Aim of the task
Please repeat, from the entries that follow, the lines from the one containing "Why is it important" through the one containing "Introduction to AI for Genealogists" exactly, adding nothing.

Input records

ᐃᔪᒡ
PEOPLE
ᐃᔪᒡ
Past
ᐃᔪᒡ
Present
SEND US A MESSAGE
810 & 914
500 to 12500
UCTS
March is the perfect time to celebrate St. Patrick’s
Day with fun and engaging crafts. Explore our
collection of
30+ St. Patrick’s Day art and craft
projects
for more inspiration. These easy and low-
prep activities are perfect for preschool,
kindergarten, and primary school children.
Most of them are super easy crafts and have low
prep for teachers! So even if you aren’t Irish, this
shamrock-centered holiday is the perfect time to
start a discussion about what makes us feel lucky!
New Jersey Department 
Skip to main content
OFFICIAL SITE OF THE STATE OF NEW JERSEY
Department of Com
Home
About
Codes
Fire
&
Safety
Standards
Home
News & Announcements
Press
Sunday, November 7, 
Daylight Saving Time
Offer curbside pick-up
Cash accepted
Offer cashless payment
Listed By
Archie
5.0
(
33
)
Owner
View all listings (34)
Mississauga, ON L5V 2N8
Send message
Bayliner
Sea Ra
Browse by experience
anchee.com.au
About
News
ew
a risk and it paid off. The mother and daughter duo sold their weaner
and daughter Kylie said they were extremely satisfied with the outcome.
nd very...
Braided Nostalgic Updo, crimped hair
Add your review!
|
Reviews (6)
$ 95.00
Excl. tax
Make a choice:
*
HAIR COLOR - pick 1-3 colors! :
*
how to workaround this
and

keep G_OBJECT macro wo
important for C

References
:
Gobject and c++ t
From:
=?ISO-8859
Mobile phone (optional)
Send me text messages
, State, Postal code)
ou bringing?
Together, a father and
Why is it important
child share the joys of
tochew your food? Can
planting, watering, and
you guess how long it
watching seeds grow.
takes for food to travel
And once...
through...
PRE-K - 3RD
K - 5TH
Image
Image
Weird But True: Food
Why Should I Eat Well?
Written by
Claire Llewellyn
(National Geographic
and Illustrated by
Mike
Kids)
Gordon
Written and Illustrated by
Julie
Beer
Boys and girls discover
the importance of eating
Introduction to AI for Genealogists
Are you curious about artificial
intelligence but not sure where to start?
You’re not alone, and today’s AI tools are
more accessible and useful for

Task response
Why is it important
child share the joys of
tochew your food? Can
planting, watering, and
you guess how long it
watching seeds grow.
takes for food to travel
And once...
through...
PRE-K - 3RD
K - 5TH
Image
Image
Weird But True: Food
Why Should I Eat Well?
Written by
Claire Llewellyn
(National Geographic
and Illustrated by
Mike
Kids)
Gordon
Written and Illustrated by
Julie
Beer
Boys and girls discover
the importance of eating
Introduction to AI for Genealogists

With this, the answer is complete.